# Brand opinions



## Guest (Oct 21, 2009)

Ok so I am looking for a project ATV to build a bogger out of. I already have my RZR but am open to other brands as well for this project. I have a couple questions. 
1.) I have been holding out for something in the 700 to 800 cc range in your opinions is it worth looking at anything smaller? I am thinking 29 to 31 inch tires so HP will be a factor.

2.) What brands out there should I stay away from in your opinions? 

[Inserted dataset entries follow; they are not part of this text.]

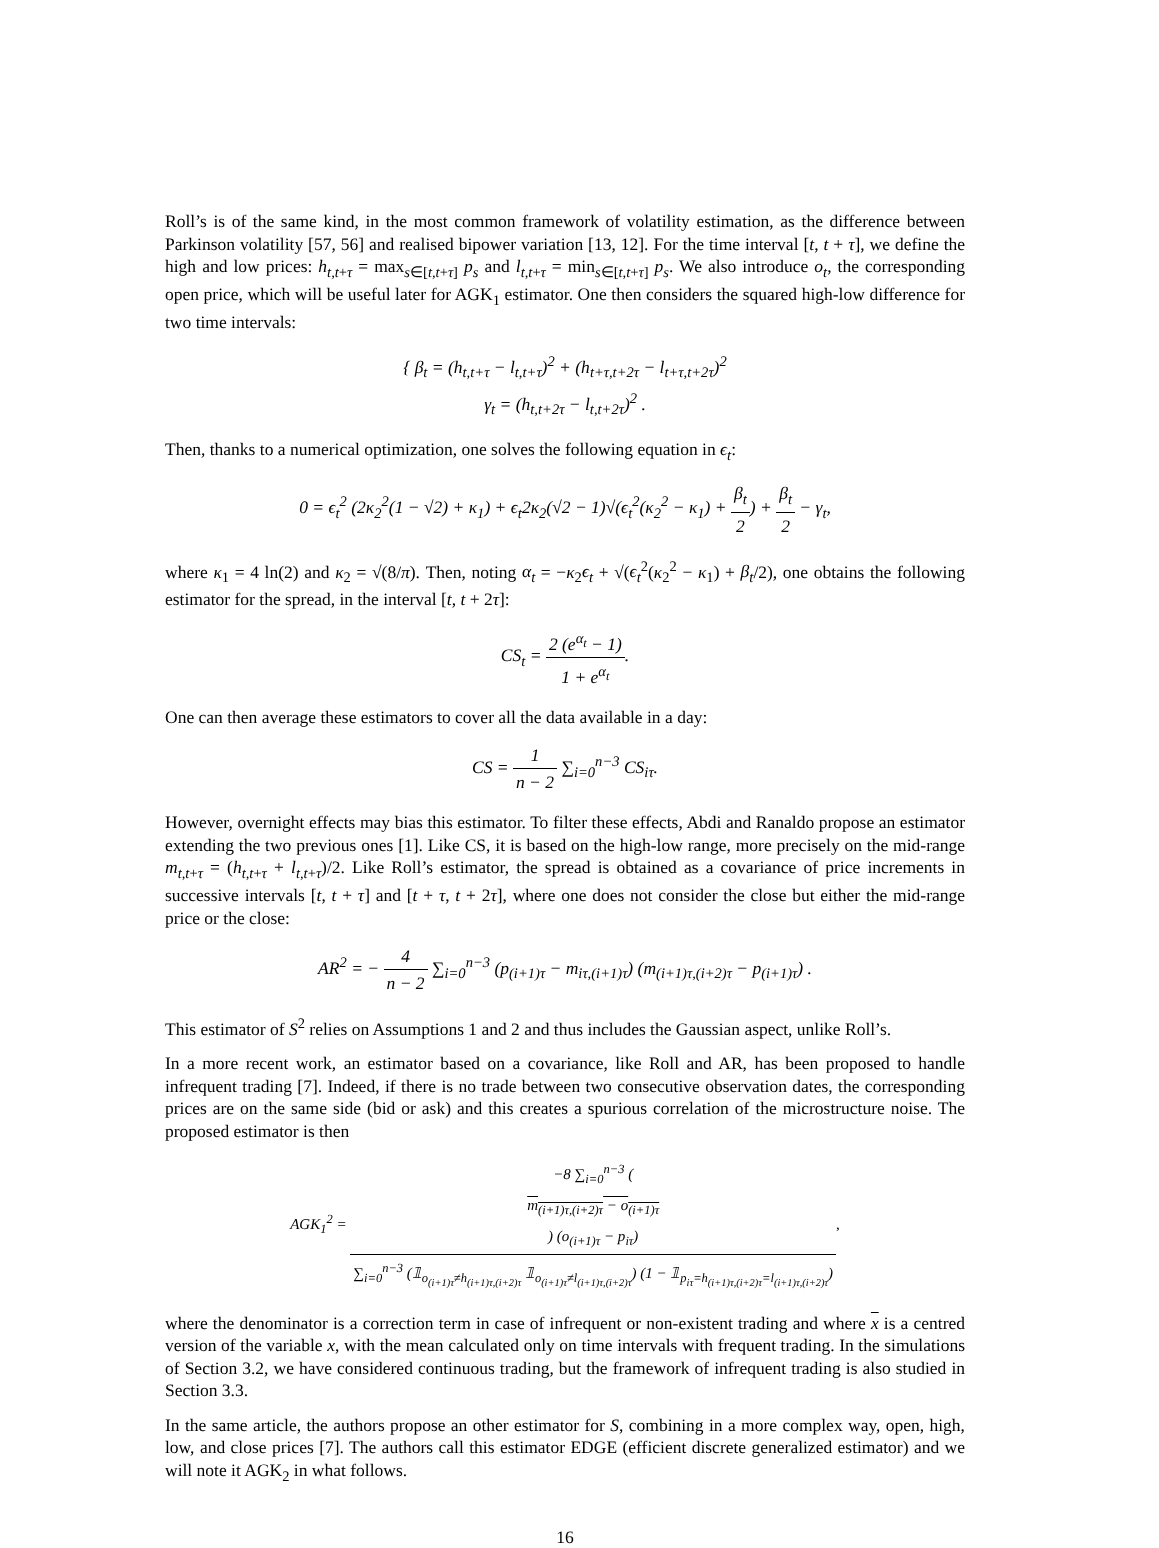Roll’s is of the same kind, in the most common framework of volatility estimation, as the difference between Parkinson volatility [57, 56] and realised bipower variation [13, 12]. For the time interval [t, t + τ], we define the high and low prices: h<sub>t,t+τ</sub> = max<sub>s∈[t,t+τ]</sub> p<sub>s</sub> and l<sub>t,t+τ</sub> = min<sub>s∈[t,t+τ]</sub> p<sub>s</sub>. We also introduce o<sub>t</sub>, the corresponding open price, which will be useful later for AGK<sub>1</sub> estimator. One then considers the squared high-low difference for two time intervals:
{ β<sub>t</sub> = (h<sub>t,t+τ</sub> − l<sub>t,t+τ</sub>)<sup>2</sup> + (h<sub>t+τ,t+2τ</sub> − l<sub>t+τ,t+2τ</sub>)<sup>2</sup>
γ<sub>t</sub> = (h<sub>t,t+2τ</sub> − l<sub>t,t+2τ</sub>)<sup>2</sup> .
Then, thanks to a numerical optimization, one solves the following equation in ϵ<sub>t</sub>:
0 = ϵ<sub>t</sub><sup>2</sup> (2κ<sub>2</sub><sup>2</sup>(1 − √2) + κ<sub>1</sub>) + ϵ<sub>t</sub>2κ<sub>2</sub>(√2 − 1)√(ϵ<sub>t</sub><sup>2</sup>(κ<sub>2</sub><sup>2</sup> − κ<sub>1</sub>) + β<sub>t</sub> 2) + β<sub>t</sub> 2 − γ<sub>t</sub>,
where κ<sub>1</sub> = 4 ln(2) and κ<sub>2</sub> = √(8/π). Then, noting α<sub>t</sub> = −κ<sub>2</sub>ϵ<sub>t</sub> + √(ϵ<sub>t</sub><sup>2</sup>(κ<sub>2</sub><sup>2</sup> − κ<sub>1</sub>) + β<sub>t</sub>/2), one obtains the following estimator for the spread, in the interval [t, t + 2τ]:
CS<sub>t</sub> = 2 (e<sup>α<sub>t</sub></sup> − 1) 1 + e<sup>α<sub>t</sub></sup>.
One can then average these estimators to cover all the data available in a day:
CS = 1 n − 2 ∑<sub>i=0</sub><sup>n−3</sup> CS<sub>iτ</sub>.
However, overnight effects may bias this estimator. To filter these effects, Abdi and Ranaldo propose an estimator extending the two previous ones [1]. Like CS, it is based on the high-low range, more precisely on the mid-range m<sub>t,t+τ</sub> = (h<sub>t,t+τ</sub> + l<sub>t,t+τ</sub>)/2. Like Roll’s estimator, the spread is obtained as a covariance of price increments in successive intervals [t, t + τ] and [t + τ, t + 2τ], where one does not consider the close but either the mid-range price or the close:
AR<sup>2</sup> = − 4 n − 2 ∑<sub>i=0</sub><sup>n−3</sup> (p<sub>(i+1)τ</sub> − m<sub>iτ,(i+1)τ</sub>) (m<sub>(i+1)τ,(i+2)τ</sub> − p<sub>(i+1)τ</sub>) .
This estimator of S<sup>2</sup> relies on Assumptions 1 and 2 and thus includes the Gaussian aspect, unlike Roll’s.
In a more recent work, an estimator based on a covariance, like Roll and AR, has been proposed to handle infrequent trading [7]. Indeed, if there is no trade between two consecutive observation dates, the corresponding prices are on the same side (bid or ask) and this creates a spurious correlation of the microstructure noise. The proposed estimator is then
AGK<sub>1</sub><sup>2</sup> = −8 ∑<sub>i=0</sub><sup>n−3</sup> (m<sub>(i+1)τ,(i+2)τ</sub> − o<sub>(i+1)τ</sub>) (o<sub>(i+1)τ</sub> − p<sub>iτ</sub>) ∑<sub>i=0</sub><sup>n−3</sup> (𝟙<sub>o<sub>(i+1)τ</sub>≠h<sub>(i+1)τ,(i+2)τ</sub></sub> 𝟙<sub>o<sub>(i+1)τ</sub>≠l<sub>(i+1)τ,(i+2)τ</sub></sub>) (1 − 𝟙<sub>p<sub>iτ</sub>=h<sub>(i+1)τ,(i+2)τ</sub>=l<sub>(i+1)τ,(i+2)τ</sub></sub>),
where the denominator is a correction term in case of infrequent or non-existent trading and where x is a centred version of the variable x, with the mean calculated only on time intervals with frequent trading. In the simulations of Section 3.2, we have considered continuous trading, but the framework of infrequent trading is also studied in Section 3.3.
In the same article, the authors propose an other estimator for S, combining in a more complex way, open, high, low, and close prices [7]. The authors call this estimator EDGE (efficient discrete generalized estimator) and we will note it AGK<sub>2</sub> in what follows.
16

I know this is a really vague question but a lot of you have built more mud machines than I have an I would value any input you all can give. 

Thanks.


----------



## IBBruin (Feb 10, 2009)

I'd stay far away from an 08 750 Brute, they seem to have rod bearing problems.


----------



## DrillersGoDeeper (Jan 3, 2009)

If I were gonna build a strictly bog pit race bike, it would most certainly be a Can Am 800, preferably the Max (2 seater).


----------



## hondarecoveryman (Feb 28, 2009)

I agree with driller the can-am outlander 800 max is awesome in the pit


----------



## codyh (Mar 30, 2009)

stretched renegade would be nice


----------



## Polaris425 (Dec 16, 2004)

Agree'd. Real hard to compete w/ those CamAm 800 max.


----------